=== Passage provided ===
━━━━━━━━━━━━━━━━━━━━
Adams founded the Group f/64 along with fellow photographers Willard Van Dyke and Edward Weston. Adams's photographs are reproduced on calendars, posters, and in books, making his photographs widely distributed.
 
Photography career
1920s
In 1927, Adams produced his first portfolio, Parmelian Prints of the High Sierras, in his new style, which included his famous image Monolith, the Face of Half Dome, taken with his Korona view camera using glass plates and a dark red filter (to heighten the tonal contrasts). On that excursion, he had only one plate left and he "visualized" the effect of the blackened sky before risking the last shot. As he stated, "I had been able to realize a desired image: not the way the subject appeared in reality but how it felt to me and how it must appear in the finished print".

As he wrote confidently in April 1927, "My photographs have now reached a stage when they are worthy of the world's critical examination. I have suddenly come upon a new style which I believe will place my work equal to anything of its kind."
 
With the sponsorship and promotion of Albert Bender, an arts-connected businessman, Adams's first portfolio was a success (earning nearly $3,900) and soon he received commercial assignments to photograph the wealthy patrons who bought his portfolio.Adams also came to understand how important it was that his carefully crafted photos were reproduced to best effect. At Bender's invitation, he joined the prestigious Roxburghe Club, an association devoted to fine printing and high standards in book arts. He learned much about printing techniques, inks, design, and layout which he later applied to other projects. Unfortunately, at that time most of his darkroom work was still being done in the basement of his parents' home, and he was somewhat limited by barely adequate equipment.
 
After a cooling off period with Virginia Best during 1925–26, during which he had short-lasting relationships with various women, many of them students of colleague Cedric Wright, he married Virginia in 1928. The newlyweds moved in with his parents to save expenses. His marriage also marked the end of his serious attempt at a musical career, as well as her ambitions to be a classical singer.


 
1930s
Between 1929 and 1942, Adams's work matured and he became more established. In the course of his 60-year career, the 1930s were a particularly productive and experimental time.

Adams expanded his works, focusing on detailed close-ups as well as large forms from mountains to factories. In 1930 Taos Pueblo, Adams's first book, was published with text by writer Mary Hunter Austin. In New Mexico, he was introduced to notables from Stieglitz's circle, including painter Georgia O'Keeffe, artist John Marin, and photographer Paul Strand, all of whom created famous works during their stays in the Southwest. Adams's talkative, high-spirited nature combined with his excellent piano playing made him a hit within his enlarging circle of elite artist friends. Strand especially proved influential, sharing secrets of his technique with Adams, and finally convincing Adams to pursue photography with all his talent and energy.
━━━━━━━━━━━━━━━━━━━━
=== Extracted records ===
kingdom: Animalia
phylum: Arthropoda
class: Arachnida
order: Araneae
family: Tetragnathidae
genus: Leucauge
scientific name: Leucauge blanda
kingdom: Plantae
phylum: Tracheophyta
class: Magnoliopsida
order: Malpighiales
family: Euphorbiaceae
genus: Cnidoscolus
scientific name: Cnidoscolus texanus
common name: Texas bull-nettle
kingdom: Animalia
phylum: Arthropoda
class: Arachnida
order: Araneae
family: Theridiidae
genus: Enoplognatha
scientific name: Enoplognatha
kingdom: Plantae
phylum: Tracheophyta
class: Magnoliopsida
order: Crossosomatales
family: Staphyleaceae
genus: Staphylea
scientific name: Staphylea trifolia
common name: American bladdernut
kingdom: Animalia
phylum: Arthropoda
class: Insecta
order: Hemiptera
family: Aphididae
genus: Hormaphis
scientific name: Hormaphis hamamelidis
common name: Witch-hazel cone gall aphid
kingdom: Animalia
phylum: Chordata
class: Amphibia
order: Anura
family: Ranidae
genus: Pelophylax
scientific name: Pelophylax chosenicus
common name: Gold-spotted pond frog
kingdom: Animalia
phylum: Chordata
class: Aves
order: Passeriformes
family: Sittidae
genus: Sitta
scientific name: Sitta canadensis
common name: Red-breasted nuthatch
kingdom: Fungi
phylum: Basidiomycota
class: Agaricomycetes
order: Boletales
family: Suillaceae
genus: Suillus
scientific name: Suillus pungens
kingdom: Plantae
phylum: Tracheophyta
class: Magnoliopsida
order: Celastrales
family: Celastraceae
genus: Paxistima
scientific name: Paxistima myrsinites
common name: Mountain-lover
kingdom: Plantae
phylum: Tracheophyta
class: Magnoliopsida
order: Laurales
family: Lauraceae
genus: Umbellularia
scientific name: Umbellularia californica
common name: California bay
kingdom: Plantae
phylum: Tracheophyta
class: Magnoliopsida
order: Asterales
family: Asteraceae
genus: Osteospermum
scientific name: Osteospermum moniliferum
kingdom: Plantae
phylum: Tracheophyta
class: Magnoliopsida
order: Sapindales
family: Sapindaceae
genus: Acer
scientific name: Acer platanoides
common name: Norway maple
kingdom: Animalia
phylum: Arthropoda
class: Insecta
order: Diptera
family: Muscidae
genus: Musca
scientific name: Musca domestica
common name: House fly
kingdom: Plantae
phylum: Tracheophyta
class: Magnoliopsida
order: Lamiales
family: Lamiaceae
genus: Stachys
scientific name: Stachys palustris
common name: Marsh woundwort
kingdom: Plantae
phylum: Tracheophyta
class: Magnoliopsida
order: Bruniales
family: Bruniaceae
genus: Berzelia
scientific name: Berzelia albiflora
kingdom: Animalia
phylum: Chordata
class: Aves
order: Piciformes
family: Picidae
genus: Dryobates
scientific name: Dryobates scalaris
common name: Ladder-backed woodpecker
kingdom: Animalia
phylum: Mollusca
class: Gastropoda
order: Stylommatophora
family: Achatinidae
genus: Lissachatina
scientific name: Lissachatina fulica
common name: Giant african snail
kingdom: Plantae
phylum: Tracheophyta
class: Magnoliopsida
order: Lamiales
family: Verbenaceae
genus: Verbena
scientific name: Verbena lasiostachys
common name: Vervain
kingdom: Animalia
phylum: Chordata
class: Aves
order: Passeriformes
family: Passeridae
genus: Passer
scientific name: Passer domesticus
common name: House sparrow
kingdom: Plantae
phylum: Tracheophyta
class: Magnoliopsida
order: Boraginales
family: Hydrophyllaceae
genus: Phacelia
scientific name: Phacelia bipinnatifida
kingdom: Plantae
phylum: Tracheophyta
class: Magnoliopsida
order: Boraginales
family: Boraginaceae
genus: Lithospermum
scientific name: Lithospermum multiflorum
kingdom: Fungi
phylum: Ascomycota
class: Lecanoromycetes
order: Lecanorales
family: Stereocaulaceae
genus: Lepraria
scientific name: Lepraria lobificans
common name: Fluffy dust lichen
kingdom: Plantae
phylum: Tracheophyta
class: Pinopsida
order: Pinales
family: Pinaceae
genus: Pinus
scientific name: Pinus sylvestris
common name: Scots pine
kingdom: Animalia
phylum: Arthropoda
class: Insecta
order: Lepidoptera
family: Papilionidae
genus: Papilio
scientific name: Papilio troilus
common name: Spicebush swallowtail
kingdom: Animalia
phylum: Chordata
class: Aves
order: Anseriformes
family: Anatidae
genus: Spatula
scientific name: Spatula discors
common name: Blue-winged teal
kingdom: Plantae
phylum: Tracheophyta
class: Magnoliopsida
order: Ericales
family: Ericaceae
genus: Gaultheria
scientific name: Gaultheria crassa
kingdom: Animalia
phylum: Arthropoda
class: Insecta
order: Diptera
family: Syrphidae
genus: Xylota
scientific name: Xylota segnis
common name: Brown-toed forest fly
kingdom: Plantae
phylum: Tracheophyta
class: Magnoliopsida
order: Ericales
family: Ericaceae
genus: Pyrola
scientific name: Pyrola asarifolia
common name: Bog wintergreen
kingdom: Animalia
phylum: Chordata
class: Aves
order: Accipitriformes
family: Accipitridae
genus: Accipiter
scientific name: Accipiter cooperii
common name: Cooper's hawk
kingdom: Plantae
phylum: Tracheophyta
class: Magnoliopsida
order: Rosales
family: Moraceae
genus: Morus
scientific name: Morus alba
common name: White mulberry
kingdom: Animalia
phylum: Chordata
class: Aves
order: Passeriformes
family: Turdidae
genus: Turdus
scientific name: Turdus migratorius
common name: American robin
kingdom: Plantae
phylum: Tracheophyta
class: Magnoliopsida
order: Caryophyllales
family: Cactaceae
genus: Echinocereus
━━━━━━━━━━━━━━━━━━━━
=== Exercise goal ===
Can you reproduce, word for word, the part of the passage on Adams's photography career that opens with the words containing "After a cooling" and closes with "and experimental time."? You won't need the items to do this.

=== Answer to this problem ===
After a cooling off period with Virginia Best during 1925–26, during which he had short-lasting relationships with various women, many of them students of colleague Cedric Wright, he married Virginia in 1928. The newlyweds moved in with his parents to save expenses. His marriage also marked the end of his serious attempt at a musical career, as well as her ambitions to be a classical singer.


 
1930s
Between 1929 and 1942, Adams's work matured and he became more established. In the course of his 60-year career, the 1930s were a particularly productive and experimental time.